YOUR OBJECTIVE: Would you print all of the records below exactly, without skipping any?

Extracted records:
BEGIN

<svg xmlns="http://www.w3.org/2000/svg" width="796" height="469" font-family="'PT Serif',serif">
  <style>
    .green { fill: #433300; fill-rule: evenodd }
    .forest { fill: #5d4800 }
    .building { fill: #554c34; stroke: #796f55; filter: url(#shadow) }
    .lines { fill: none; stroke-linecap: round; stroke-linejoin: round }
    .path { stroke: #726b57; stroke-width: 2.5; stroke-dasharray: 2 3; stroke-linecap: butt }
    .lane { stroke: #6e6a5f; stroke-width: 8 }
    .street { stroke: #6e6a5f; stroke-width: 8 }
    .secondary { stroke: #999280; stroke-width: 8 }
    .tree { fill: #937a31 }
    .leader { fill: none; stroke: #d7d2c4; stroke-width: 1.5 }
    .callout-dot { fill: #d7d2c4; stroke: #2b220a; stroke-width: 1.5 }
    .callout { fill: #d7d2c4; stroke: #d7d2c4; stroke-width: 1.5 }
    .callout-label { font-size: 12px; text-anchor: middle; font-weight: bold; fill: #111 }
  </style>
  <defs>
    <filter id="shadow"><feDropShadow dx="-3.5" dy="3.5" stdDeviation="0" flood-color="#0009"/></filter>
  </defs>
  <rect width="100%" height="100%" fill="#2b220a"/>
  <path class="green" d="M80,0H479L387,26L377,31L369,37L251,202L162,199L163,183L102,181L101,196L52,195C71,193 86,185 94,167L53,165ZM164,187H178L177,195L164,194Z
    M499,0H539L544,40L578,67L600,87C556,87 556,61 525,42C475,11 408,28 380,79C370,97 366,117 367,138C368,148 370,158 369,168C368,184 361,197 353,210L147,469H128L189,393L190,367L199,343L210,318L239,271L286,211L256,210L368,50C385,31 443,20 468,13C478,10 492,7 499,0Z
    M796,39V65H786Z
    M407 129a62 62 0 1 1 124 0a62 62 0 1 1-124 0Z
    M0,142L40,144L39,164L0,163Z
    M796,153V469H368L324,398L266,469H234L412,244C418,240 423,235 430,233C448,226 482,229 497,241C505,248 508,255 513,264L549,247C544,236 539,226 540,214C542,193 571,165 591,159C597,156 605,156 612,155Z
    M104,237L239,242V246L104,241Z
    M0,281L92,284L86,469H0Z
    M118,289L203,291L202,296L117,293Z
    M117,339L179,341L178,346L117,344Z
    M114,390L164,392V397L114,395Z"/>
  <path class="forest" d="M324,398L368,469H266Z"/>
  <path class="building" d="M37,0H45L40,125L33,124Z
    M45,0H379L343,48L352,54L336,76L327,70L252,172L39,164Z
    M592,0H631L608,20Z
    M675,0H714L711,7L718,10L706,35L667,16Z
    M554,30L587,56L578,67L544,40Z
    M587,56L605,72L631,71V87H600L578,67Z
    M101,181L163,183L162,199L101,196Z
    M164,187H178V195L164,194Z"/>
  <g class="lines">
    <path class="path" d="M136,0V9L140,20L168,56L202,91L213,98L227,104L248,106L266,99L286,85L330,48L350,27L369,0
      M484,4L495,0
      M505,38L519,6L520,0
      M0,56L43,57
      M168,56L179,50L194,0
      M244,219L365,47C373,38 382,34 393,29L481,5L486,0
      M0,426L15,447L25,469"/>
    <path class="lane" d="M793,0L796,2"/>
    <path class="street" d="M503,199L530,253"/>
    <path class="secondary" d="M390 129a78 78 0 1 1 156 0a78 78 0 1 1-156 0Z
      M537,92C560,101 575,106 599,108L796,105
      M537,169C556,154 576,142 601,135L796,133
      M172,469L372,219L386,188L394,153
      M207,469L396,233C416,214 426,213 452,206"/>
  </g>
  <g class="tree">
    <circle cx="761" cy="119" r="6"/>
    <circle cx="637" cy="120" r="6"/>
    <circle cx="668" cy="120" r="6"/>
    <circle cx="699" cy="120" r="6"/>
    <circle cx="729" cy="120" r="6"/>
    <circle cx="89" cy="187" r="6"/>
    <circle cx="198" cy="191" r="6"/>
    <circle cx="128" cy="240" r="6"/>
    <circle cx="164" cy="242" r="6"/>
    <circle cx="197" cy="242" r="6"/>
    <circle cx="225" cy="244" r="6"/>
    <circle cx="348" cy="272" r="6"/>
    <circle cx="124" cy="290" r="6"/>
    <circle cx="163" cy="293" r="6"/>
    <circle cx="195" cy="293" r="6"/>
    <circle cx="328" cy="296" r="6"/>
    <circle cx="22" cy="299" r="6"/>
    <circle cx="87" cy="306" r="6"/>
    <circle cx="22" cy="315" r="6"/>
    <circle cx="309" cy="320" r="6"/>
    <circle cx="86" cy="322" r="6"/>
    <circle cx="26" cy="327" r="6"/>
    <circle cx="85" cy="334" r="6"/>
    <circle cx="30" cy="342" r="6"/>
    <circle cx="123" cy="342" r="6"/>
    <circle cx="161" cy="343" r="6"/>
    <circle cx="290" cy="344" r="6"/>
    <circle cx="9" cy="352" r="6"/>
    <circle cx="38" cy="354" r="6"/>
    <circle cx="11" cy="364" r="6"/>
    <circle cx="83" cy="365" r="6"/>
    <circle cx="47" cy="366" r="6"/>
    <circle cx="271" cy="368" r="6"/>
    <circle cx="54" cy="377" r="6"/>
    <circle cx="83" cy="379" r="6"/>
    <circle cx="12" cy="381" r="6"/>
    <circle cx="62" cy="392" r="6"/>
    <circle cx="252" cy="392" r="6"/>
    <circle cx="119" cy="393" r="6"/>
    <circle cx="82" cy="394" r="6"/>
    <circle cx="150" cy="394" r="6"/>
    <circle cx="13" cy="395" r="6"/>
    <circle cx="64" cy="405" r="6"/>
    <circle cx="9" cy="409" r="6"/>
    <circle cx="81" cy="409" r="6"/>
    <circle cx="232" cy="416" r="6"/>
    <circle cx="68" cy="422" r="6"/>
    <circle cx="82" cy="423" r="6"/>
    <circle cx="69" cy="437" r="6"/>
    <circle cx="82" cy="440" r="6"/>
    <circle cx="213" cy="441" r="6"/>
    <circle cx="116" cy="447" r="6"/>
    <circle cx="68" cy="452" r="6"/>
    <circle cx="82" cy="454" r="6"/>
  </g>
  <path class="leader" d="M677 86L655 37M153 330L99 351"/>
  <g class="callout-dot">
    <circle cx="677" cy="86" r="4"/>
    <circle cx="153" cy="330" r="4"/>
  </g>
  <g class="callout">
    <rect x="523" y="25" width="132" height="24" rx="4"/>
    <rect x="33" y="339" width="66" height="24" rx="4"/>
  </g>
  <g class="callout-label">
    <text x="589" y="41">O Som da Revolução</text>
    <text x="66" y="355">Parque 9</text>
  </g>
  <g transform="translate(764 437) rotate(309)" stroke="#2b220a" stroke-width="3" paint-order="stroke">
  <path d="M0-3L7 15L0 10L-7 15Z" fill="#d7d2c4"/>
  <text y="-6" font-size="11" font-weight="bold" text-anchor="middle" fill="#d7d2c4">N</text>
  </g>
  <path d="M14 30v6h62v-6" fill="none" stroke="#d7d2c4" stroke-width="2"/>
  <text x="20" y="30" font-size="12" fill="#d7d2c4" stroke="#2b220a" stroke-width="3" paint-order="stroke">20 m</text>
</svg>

END

WRITTEN ANSWER:
<svg xmlns="http://www.w3.org/2000/svg" width="796" height="469" font-family="'PT Serif',serif">
  <style>
    .green { fill: #433300; fill-rule: evenodd }
    .forest { fill: #5d4800 }
    .building { fill: #554c34; stroke: #796f55; filter: url(#shadow) }
    .lines { fill: none; stroke-linecap: round; stroke-linejoin: round }
    .path { stroke: #726b57; stroke-width: 2.5; stroke-dasharray: 2 3; stroke-linecap: butt }
    .lane { stroke: #6e6a5f; stroke-width: 8 }
    .street { stroke: #6e6a5f; stroke-width: 8 }
    .secondary { stroke: #999280; stroke-width: 8 }
    .tree { fill: #937a31 }
    .leader { fill: none; stroke: #d7d2c4; stroke-width: 1.5 }
    .callout-dot { fill: #d7d2c4; stroke: #2b220a; stroke-width: 1.5 }
    .callout { fill: #d7d2c4; stroke: #d7d2c4; stroke-width: 1.5 }
    .callout-label { font-size: 12px; text-anchor: middle; font-weight: bold; fill: #111 }
  </style>
  <defs>
    <filter id="shadow"><feDropShadow dx="-3.5" dy="3.5" stdDeviation="0" flood-color="#0009"/></filter>
  </defs>
  <rect width="100%" height="100%" fill="#2b220a"/>
  <path class="green" d="M80,0H479L387,26L377,31L369,37L251,202L162,199L163,183L102,181L101,196L52,195C71,193 86,185 94,167L53,165ZM164,187H178L177,195L164,194Z
    M499,0H539L544,40L578,67L600,87C556,87 556,61 525,42C475,11 408,28 380,79C370,97 366,117 367,138C368,148 370,158 369,168C368,184 361,197 353,210L147,469H128L189,393L190,367L199,343L210,318L239,271L286,211L256,210L368,50C385,31 443,20 468,13C478,10 492,7 499,0Z
    M796,39V65H786Z
    M407 129a62 62 0 1 1 124 0a62 62 0 1 1-124 0Z
    M0,142L40,144L39,164L0,163Z
    M796,153V469H368L324,398L266,469H234L412,244C418,240 423,235 430,233C448,226 482,229 497,241C505,248 508,255 513,264L549,247C544,236 539,226 540,214C542,193 571,165 591,159C597,156 605,156 612,155Z
    M104,237L239,242V246L104,241Z
    M0,281L92,284L86,469H0Z
    M118,289L203,291L202,296L117,293Z
    M117,339L179,341L178,346L117,344Z
    M114,390L164,392V397L114,395Z"/>
  <path class="forest" d="M324,398L368,469H266Z"/>
  <path class="building" d="M37,0H45L40,125L33,124Z
    M45,0H379L343,48L352,54L336,76L327,70L252,172L39,164Z
    M592,0H631L608,20Z
    M675,0H714L711,7L718,10L706,35L667,16Z
    M554,30L587,56L578,67L544,40Z
    M587,56L605,72L631,71V87H600L578,67Z
    M101,181L163,183L162,199L101,196Z
    M164,187H178V195L164,194Z"/>
  <g class="lines">
    <path class="path" d="M136,0V9L140,20L168,56L202,91L213,98L227,104L248,106L266,99L286,85L330,48L350,27L369,0
      M484,4L495,0
      M505,38L519,6L520,0
      M0,56L43,57
      M168,56L179,50L194,0
      M244,219L365,47C373,38 382,34 393,29L481,5L486,0
      M0,426L15,447L25,469"/>
    <path class="lane" d="M793,0L796,2"/>
    <path class="street" d="M503,199L530,253"/>
    <path class="secondary" d="M390 129a78 78 0 1 1 156 0a78 78 0 1 1-156 0Z
      M537,92C560,101 575,106 599,108L796,105
      M537,169C556,154 576,142 601,135L796,133
      M172,469L372,219L386,188L394,153
      M207,469L396,233C416,214 426,213 452,206"/>
  </g>
  <g class="tree">
    <circle cx="761" cy="119" r="6"/>
    <circle cx="637" cy="120" r="6"/>
    <circle cx="668" cy="120" r="6"/>
    <circle cx="699" cy="120" r="6"/>
    <circle cx="729" cy="120" r="6"/>
    <circle cx="89" cy="187" r="6"/>
    <circle cx="198" cy="191" r="6"/>
    <circle cx="128" cy="240" r="6"/>
    <circle cx="164" cy="242" r="6"/>
    <circle cx="197" cy="242" r="6"/>
    <circle cx="225" cy="244" r="6"/>
    <circle cx="348" cy="272" r="6"/>
    <circle cx="124" cy="290" r="6"/>
    <circle cx="163" cy="293" r="6"/>
    <circle cx="195" cy="293" r="6"/>
    <circle cx="328" cy="296" r="6"/>
    <circle cx="22" cy="299" r="6"/>
    <circle cx="87" cy="306" r="6"/>
    <circle cx="22" cy="315" r="6"/>
    <circle cx="309" cy="320" r="6"/>
    <circle cx="86" cy="322" r="6"/>
    <circle cx="26" cy="327" r="6"/>
    <circle cx="85" cy="334" r="6"/>
    <circle cx="30" cy="342" r="6"/>
    <circle cx="123" cy="342" r="6"/>
    <circle cx="161" cy="343" r="6"/>
    <circle cx="290" cy="344" r="6"/>
    <circle cx="9" cy="352" r="6"/>
    <circle cx="38" cy="354" r="6"/>
    <circle cx="11" cy="364" r="6"/>
    <circle cx="83" cy="365" r="6"/>
    <circle cx="47" cy="366" r="6"/>
    <circle cx="271" cy="368" r="6"/>
    <circle cx="54" cy="377" r="6"/>
    <circle cx="83" cy="379" r="6"/>
    <circle cx="12" cy="381" r="6"/>
    <circle cx="62" cy="392" r="6"/>
    <circle cx="252" cy="392" r="6"/>
    <circle cx="119" cy="393" r="6"/>
    <circle cx="82" cy="394" r="6"/>
    <circle cx="150" cy="394" r="6"/>
    <circle cx="13" cy="395" r="6"/>
    <circle cx="64" cy="405" r="6"/>
    <circle cx="9" cy="409" r="6"/>
    <circle cx="81" cy="409" r="6"/>
    <circle cx="232" cy="416" r="6"/>
    <circle cx="68" cy="422" r="6"/>
    <circle cx="82" cy="423" r="6"/>
    <circle cx="69" cy="437" r="6"/>
    <circle cx="82" cy="440" r="6"/>
    <circle cx="213" cy="441" r="6"/>
    <circle cx="116" cy="447" r="6"/>
    <circle cx="68" cy="452" r="6"/>
    <circle cx="82" cy="454" r="6"/>
  </g>
  <path class="leader" d="M677 86L655 37M153 330L99 351"/>
  <g class="callout-dot">
    <circle cx="677" cy="86" r="4"/>
    <circle cx="153" cy="330" r="4"/>
  </g>
  <g class="callout">
    <rect x="523" y="25" width="132" height="24" rx="4"/>
    <rect x="33" y="339" width="66" height="24" rx="4"/>
  </g>
  <g class="callout-label">
    <text x="589" y="41">O Som da Revolução</text>
    <text x="66" y="355">Parque 9</text>
  </g>
  <g transform="translate(764 437) rotate(309)" stroke="#2b220a" stroke-width="3" paint-order="stroke">
  <path d="M0-3L7 15L0 10L-7 15Z" fill="#d7d2c4"/>
  <text y="-6" font-size="11" font-weight="bold" text-anchor="middle" fill="#d7d2c4">N</text>
  </g>
  <path d="M14 30v6h62v-6" fill="none" stroke="#d7d2c4" stroke-width="2"/>
  <text x="20" y="30" font-size="12" fill="#d7d2c4" stroke="#2b220a" stroke-width="3" paint-order="stroke">20 m</text>
</svg>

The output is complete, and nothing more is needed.